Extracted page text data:

_ _ _ _ _

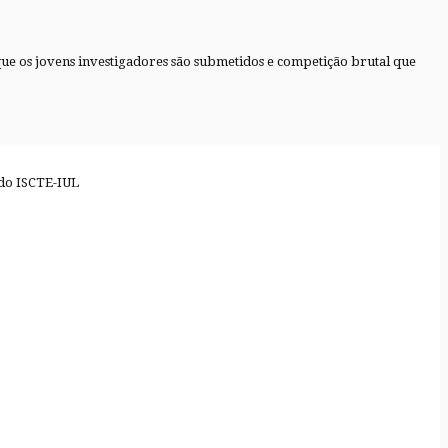
ue os jovens investigadores são submetidos e competição brutal que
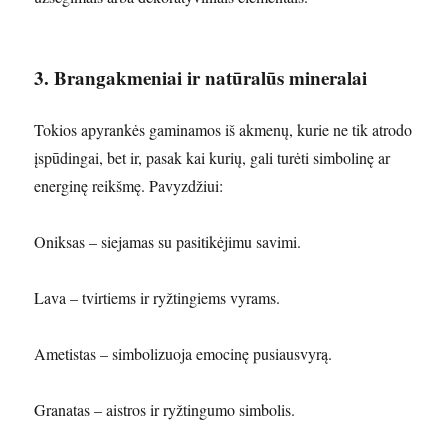
3. Brangakmeniai ir natūralūs mineralai
Tokios apyrankės gaminamos iš akmenų, kurie ne tik atrodo
įspūdingai, bet ir, pasak kai kurių, gali turėti simbolinę ar
energinę reikšmę. Pavyzdžiui:
Oniksas – siejamas su pasitikėjimu savimi.
Lava – tvirtiems ir ryžtingiems vyrams.
Ametistas – simbolizuoja emocinę pusiausvyrą.
Granatas – aistros ir ryžtingumo simbolis.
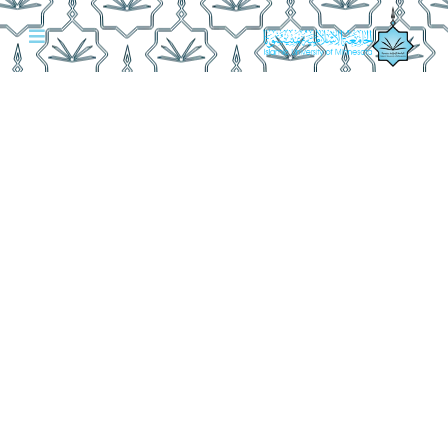
خدمات الجامعة الرقمية
البوابة الإلكترونية
البوابة الإلكترونية هي نقطة الدخول الموحدة إلى الخدمات الأكاديمية
والإدارية في الجامعة الإسلامية بمنيسوتا. بعد تسجيل الدخول،
تعرض البوابة لكل طالب وعضو هيئة تدريس وموظف الأدوات
المخصصة لدوره وصلاحياته، من المقررات والمحاضرات إلى الوثائق
والتقارير وإدارة العمليات الجامعية.
تسجيل الدخول إلى البوابة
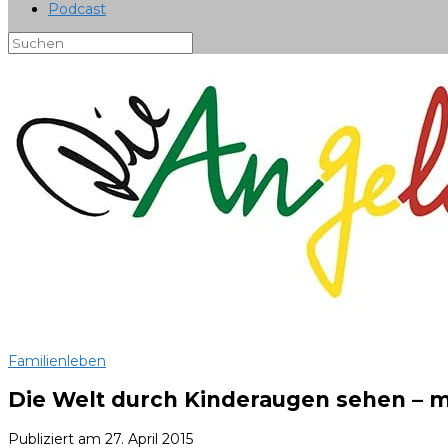
Podcast
Familienleben
Die Welt durch Kinderaugen sehen – m
Publiziert am
27. April 2015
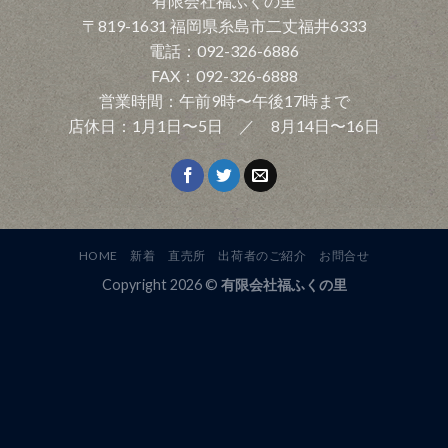
有限会社福ふくの里
〒819-1631 福岡県糸島市二丈福井6333
電話：092-326-6886
FAX：092-326-6888
営業時間：午前9時〜午後17時まで
店休日：1月1日〜5日 ／ 8月14日〜16日
HOME
新着
直売所
出荷者のご紹介
お問合せ
Copyright 2026 ©
有限会社福ふくの里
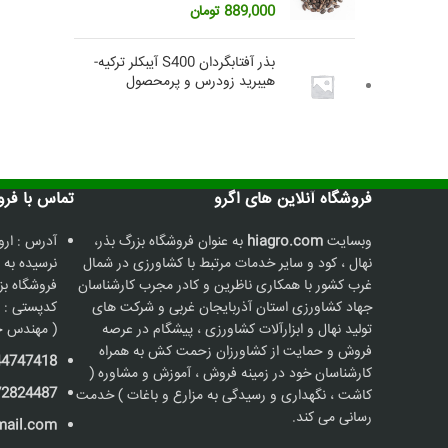
889,000
تومان
بذر آفتابگردان S400 آیبکلر ترکیه-
هیبرید زودرس و پرمحصول
فروشگاه آنلاین های اگرو
تماس با فروشگاه
وبسایت
hiagro.com
به عنوان فروشگاه بزرگ بذر،
آدرس : ارو
نهال ، کود و سایر خدمات مرتبط با کشاورزی در شمال
نرسیده به 
غرب کشور با همکاری ناظرین و کادر مجرب کارشناسان
جهاد کشاورزی استان آذربایجان غربی و شرکت های
کدپستی : 5736187211
تولید نهال و ابزارآلات کشاورزی ، پیشگام در عرصه
( مهندس ح
فروش و حمایت از کشاورزان زحمت کش به همراه
44747418
کارشناسان خود در زمینه فروش ، آموزش و مشاوره (
72824487
کاشت ، نگهداری و رسیدگی به مزارع و باغات ) خدمت
رسانی می کند.
mail.com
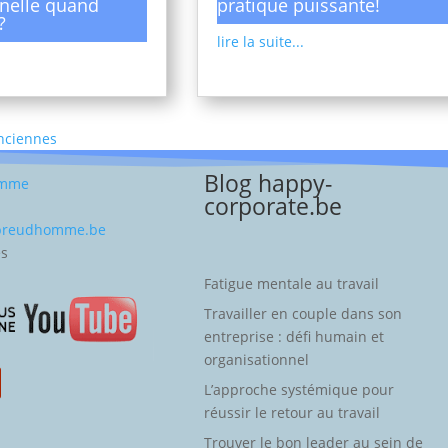
nelle quand
pratique puissante!
?
lire la suite...
Anciennes
Blog happy-
omme
corporate.be
-preudhomme.be
es
Fatigue mentale au travail
Travailler en couple dans son
entreprise : défi humain et
organisationnel
L’approche systémique pour
réussir le retour au travail
Trouver le bon leader au sein de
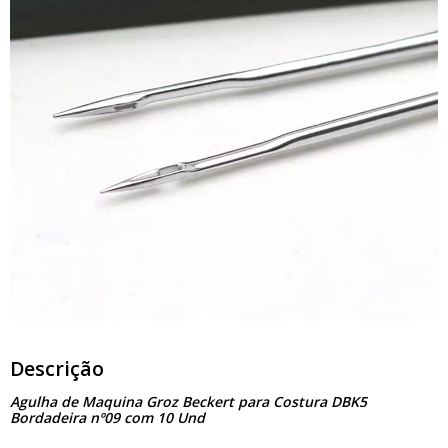
Descrição
Agulha de Maquina Groz Beckert para Costura DBK5
Bordadeira nº09 com 10 Und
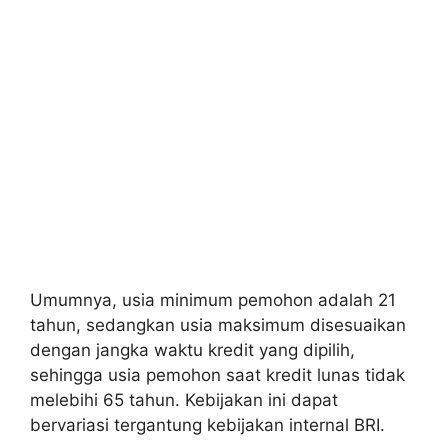
Umumnya, usia minimum pemohon adalah 21
tahun, sedangkan usia maksimum disesuaikan
dengan jangka waktu kredit yang dipilih,
sehingga usia pemohon saat kredit lunas tidak
melebihi 65 tahun. Kebijakan ini dapat
bervariasi tergantung kebijakan internal BRI.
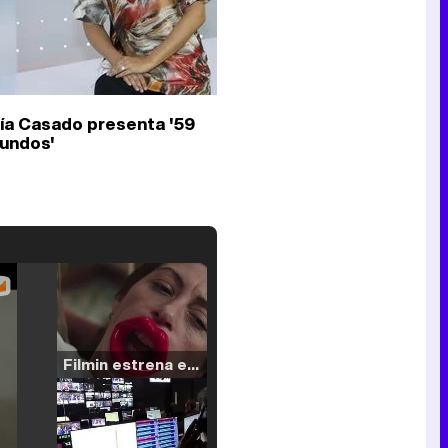
ía Casado presenta '59
undos'
Filmin estrena el tráiler de 'Millennial Mal', su nueva comedia universitaria de la mano de Lorena Iglesias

_ _ _ _ _

Format the data above as a numbered list, from the line containing "ía Casado presenta '59" through the last line of the data, both included. Leave out any blank lines.

> Answer box
1. ía Casado presenta '59
2. undos'
3. Filmin estrena el tráiler de 'Millennial Mal', su nueva comedia universitaria de la mano de Lorena Iglesias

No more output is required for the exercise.